HOW TO COMPLETE THIS TASK - When you reach the line with "M229,1474L262,1511L246,1517L212,1488Z" in the data below, begin printing lines exactly, and stop once the line with "M1,573L173,656" has been printed.

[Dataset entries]
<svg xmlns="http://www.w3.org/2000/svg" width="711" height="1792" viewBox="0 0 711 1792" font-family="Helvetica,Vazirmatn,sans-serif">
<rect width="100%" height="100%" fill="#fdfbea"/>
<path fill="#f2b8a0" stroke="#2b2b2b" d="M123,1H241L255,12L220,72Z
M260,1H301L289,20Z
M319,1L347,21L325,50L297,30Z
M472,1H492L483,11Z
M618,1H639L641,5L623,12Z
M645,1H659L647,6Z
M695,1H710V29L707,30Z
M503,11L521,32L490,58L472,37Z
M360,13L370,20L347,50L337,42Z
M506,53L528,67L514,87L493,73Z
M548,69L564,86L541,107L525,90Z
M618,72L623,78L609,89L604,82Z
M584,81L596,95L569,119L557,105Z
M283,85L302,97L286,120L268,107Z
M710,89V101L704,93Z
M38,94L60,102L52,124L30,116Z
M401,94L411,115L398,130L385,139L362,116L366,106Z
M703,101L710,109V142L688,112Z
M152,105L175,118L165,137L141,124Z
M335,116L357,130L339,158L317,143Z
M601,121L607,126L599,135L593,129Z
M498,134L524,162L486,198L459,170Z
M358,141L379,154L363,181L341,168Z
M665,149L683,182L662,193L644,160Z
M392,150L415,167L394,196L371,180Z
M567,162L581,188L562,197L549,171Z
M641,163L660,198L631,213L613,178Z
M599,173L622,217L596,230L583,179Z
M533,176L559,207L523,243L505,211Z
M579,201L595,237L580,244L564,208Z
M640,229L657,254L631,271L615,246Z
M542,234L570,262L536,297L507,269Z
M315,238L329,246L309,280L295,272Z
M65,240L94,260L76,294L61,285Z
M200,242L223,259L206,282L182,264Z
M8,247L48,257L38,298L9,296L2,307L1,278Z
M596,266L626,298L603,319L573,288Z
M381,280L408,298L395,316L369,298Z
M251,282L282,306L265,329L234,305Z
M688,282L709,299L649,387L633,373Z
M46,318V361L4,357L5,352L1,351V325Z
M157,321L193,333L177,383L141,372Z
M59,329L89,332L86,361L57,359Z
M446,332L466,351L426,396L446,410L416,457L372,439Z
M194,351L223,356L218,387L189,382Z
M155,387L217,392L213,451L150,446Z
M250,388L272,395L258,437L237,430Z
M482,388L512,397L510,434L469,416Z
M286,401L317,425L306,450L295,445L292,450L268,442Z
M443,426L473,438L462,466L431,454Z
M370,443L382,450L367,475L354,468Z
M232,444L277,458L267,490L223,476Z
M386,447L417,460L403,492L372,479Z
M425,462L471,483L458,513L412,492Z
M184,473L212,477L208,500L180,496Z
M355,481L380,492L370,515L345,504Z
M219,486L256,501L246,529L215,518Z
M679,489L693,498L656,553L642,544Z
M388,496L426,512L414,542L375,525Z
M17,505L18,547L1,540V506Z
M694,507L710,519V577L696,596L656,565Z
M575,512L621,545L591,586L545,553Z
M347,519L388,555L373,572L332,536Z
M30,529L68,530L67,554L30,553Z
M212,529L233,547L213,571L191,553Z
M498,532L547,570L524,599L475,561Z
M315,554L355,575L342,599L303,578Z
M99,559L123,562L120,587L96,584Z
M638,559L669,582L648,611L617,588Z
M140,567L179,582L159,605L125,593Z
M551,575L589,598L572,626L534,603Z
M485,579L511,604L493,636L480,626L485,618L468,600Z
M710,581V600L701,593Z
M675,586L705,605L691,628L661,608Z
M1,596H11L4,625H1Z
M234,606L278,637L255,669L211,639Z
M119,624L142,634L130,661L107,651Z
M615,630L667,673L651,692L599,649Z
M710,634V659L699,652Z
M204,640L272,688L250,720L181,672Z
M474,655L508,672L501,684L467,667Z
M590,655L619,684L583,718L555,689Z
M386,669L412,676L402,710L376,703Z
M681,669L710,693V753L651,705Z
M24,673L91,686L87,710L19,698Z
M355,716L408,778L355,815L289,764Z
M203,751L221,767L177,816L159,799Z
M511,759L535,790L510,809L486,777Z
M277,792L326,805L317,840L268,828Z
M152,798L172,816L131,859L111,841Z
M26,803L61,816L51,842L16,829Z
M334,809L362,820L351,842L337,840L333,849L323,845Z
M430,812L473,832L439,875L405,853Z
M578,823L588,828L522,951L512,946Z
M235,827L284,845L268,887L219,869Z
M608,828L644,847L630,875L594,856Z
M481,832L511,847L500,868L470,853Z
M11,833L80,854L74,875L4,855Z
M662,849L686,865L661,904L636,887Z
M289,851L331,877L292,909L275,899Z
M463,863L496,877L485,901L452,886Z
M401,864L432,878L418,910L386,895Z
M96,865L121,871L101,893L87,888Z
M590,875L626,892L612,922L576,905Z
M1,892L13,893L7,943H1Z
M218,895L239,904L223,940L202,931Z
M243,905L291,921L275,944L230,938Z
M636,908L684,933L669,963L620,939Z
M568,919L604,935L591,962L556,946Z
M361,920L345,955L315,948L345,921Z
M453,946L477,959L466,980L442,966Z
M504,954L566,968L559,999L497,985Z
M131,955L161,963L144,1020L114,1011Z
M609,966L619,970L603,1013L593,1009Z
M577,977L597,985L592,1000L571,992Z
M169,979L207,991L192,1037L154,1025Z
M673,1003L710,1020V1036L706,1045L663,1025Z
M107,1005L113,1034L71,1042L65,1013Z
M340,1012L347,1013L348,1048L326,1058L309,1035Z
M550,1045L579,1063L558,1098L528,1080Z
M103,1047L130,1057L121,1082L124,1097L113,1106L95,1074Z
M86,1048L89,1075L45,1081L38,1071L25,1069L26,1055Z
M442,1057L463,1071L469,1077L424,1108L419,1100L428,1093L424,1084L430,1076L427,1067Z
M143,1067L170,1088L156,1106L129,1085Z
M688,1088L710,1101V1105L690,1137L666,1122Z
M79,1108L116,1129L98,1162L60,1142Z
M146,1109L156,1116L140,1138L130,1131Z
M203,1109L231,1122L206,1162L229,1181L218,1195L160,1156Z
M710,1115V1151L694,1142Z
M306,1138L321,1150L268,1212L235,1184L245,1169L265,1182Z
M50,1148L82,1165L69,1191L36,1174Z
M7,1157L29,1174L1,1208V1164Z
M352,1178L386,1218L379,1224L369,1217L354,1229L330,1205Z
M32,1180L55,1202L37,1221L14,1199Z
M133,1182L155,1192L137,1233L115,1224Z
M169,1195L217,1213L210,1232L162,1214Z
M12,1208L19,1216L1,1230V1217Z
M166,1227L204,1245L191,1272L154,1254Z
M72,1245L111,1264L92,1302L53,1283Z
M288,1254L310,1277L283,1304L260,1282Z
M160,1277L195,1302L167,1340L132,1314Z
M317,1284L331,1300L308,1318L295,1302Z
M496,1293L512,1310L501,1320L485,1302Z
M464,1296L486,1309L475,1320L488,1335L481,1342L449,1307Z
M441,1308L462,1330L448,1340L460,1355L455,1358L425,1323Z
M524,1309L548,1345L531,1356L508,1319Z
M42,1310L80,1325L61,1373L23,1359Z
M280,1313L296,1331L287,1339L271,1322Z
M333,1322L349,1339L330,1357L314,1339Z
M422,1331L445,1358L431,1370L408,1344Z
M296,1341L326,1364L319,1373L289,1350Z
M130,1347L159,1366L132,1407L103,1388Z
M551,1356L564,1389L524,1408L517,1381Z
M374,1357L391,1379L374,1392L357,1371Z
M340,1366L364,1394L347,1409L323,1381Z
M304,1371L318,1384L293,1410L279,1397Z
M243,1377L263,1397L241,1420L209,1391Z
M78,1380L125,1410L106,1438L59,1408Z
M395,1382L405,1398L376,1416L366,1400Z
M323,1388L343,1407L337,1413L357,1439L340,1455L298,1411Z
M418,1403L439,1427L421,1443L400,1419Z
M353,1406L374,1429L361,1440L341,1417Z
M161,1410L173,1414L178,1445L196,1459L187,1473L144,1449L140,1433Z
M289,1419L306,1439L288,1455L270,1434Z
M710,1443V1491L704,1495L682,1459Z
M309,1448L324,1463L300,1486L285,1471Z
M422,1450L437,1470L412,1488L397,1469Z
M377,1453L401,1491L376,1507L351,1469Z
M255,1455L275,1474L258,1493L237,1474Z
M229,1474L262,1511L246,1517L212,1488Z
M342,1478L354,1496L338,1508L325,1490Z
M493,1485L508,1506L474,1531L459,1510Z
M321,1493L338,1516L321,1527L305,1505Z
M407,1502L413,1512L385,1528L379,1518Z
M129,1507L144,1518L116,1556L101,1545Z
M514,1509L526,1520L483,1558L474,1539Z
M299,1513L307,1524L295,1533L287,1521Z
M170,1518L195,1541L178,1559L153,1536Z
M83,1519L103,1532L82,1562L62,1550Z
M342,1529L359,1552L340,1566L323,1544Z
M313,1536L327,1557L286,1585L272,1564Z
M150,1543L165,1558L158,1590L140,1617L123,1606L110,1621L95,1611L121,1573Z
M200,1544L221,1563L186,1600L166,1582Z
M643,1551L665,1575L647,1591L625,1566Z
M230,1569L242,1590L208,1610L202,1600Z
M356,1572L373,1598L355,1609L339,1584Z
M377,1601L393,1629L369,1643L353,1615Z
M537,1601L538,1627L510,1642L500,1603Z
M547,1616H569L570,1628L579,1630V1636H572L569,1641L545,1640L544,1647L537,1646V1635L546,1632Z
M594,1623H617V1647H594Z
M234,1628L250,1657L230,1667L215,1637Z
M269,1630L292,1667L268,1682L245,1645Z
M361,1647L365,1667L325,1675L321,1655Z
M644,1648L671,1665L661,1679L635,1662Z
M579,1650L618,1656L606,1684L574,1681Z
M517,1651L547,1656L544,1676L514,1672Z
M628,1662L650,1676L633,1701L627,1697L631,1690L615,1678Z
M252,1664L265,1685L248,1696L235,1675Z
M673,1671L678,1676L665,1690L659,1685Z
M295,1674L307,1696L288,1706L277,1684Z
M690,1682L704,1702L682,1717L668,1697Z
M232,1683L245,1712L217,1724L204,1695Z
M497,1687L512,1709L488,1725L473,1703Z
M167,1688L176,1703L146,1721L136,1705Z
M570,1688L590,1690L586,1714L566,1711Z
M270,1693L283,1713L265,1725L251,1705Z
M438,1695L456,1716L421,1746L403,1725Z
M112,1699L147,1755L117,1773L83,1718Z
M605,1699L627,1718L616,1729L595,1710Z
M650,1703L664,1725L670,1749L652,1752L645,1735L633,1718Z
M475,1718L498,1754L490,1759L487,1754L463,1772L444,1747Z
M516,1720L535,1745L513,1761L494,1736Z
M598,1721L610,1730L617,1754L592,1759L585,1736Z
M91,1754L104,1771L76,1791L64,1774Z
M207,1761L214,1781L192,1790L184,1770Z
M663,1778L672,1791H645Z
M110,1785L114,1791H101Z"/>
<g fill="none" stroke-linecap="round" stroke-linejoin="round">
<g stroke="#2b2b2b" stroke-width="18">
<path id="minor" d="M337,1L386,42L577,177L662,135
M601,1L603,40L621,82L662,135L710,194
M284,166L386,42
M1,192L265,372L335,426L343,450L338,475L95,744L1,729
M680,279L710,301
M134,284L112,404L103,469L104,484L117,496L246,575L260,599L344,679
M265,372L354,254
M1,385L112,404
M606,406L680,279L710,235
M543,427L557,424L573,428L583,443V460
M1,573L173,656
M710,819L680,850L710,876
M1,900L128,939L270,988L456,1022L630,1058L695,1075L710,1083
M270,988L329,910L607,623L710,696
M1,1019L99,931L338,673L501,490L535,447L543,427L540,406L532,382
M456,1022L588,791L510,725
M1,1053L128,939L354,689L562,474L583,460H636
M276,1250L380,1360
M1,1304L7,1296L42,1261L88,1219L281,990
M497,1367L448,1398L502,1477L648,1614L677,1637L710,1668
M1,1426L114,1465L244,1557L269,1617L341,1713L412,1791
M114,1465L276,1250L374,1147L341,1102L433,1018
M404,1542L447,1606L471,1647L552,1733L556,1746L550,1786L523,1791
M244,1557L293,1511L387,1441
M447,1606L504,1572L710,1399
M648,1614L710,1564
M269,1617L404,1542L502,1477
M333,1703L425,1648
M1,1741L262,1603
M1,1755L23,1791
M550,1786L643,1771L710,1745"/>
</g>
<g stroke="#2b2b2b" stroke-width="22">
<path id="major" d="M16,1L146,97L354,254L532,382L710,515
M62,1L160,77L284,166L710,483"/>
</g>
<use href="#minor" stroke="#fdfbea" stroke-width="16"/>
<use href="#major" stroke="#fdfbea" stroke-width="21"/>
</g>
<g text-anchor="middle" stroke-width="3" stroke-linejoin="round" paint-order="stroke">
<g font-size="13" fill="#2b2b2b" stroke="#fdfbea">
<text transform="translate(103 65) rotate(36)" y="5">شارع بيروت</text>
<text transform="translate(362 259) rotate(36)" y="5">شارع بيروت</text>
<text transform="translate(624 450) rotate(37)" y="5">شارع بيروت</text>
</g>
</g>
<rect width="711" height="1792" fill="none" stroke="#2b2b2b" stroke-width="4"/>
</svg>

RESULT -
M229,1474L262,1511L246,1517L212,1488Z
M342,1478L354,1496L338,1508L325,1490Z
M493,1485L508,1506L474,1531L459,1510Z
M321,1493L338,1516L321,1527L305,1505Z
M407,1502L413,1512L385,1528L379,1518Z
M129,1507L144,1518L116,1556L101,1545Z
M514,1509L526,1520L483,1558L474,1539Z
M299,1513L307,1524L295,1533L287,1521Z
M170,1518L195,1541L178,1559L153,1536Z
M83,1519L103,1532L82,1562L62,1550Z
M342,1529L359,1552L340,1566L323,1544Z
M313,1536L327,1557L286,1585L272,1564Z
M150,1543L165,1558L158,1590L140,1617L123,1606L110,1621L95,1611L121,1573Z
M200,1544L221,1563L186,1600L166,1582Z
M643,1551L665,1575L647,1591L625,1566Z
M230,1569L242,1590L208,1610L202,1600Z
M356,1572L373,1598L355,1609L339,1584Z
M377,1601L393,1629L369,1643L353,1615Z
M537,1601L538,1627L510,1642L500,1603Z
M547,1616H569L570,1628L579,1630V1636H572L569,1641L545,1640L544,1647L537,1646V1635L546,1632Z
M594,1623H617V1647H594Z
M234,1628L250,1657L230,1667L215,1637Z
M269,1630L292,1667L268,1682L245,1645Z
M361,1647L365,1667L325,1675L321,1655Z
M644,1648L671,1665L661,1679L635,1662Z
M579,1650L618,1656L606,1684L574,1681Z
M517,1651L547,1656L544,1676L514,1672Z
M628,1662L650,1676L633,1701L627,1697L631,1690L615,1678Z
M252,1664L265,1685L248,1696L235,1675Z
M673,1671L678,1676L665,1690L659,1685Z
M295,1674L307,1696L288,1706L277,1684Z
M690,1682L704,1702L682,1717L668,1697Z
M232,1683L245,1712L217,1724L204,1695Z
M497,1687L512,1709L488,1725L473,1703Z
M167,1688L176,1703L146,1721L136,1705Z
M570,1688L590,1690L586,1714L566,1711Z
M270,1693L283,1713L265,1725L251,1705Z
M438,1695L456,1716L421,1746L403,1725Z
M112,1699L147,1755L117,1773L83,1718Z
M605,1699L627,1718L616,1729L595,1710Z
M650,1703L664,1725L670,1749L652,1752L645,1735L633,1718Z
M475,1718L498,1754L490,1759L487,1754L463,1772L444,1747Z
M516,1720L535,1745L513,1761L494,1736Z
M598,1721L610,1730L617,1754L592,1759L585,1736Z
M91,1754L104,1771L76,1791L64,1774Z
M207,1761L214,1781L192,1790L184,1770Z
M663,1778L672,1791H645Z
M110,1785L114,1791H101Z"/>
<g fill="none" stroke-linecap="round" stroke-linejoin="round">
<g stroke="#2b2b2b" stroke-width="18">
<path id="minor" d="M337,1L386,42L577,177L662,135
M601,1L603,40L621,82L662,135L710,194
M284,166L386,42
M1,192L265,372L335,426L343,450L338,475L95,744L1,729
M680,279L710,301
M134,284L112,404L103,469L104,484L117,496L246,575L260,599L344,679
M265,372L354,254
M1,385L112,404
M606,406L680,279L710,235
M543,427L557,424L573,428L583,443V460
M1,573L173,656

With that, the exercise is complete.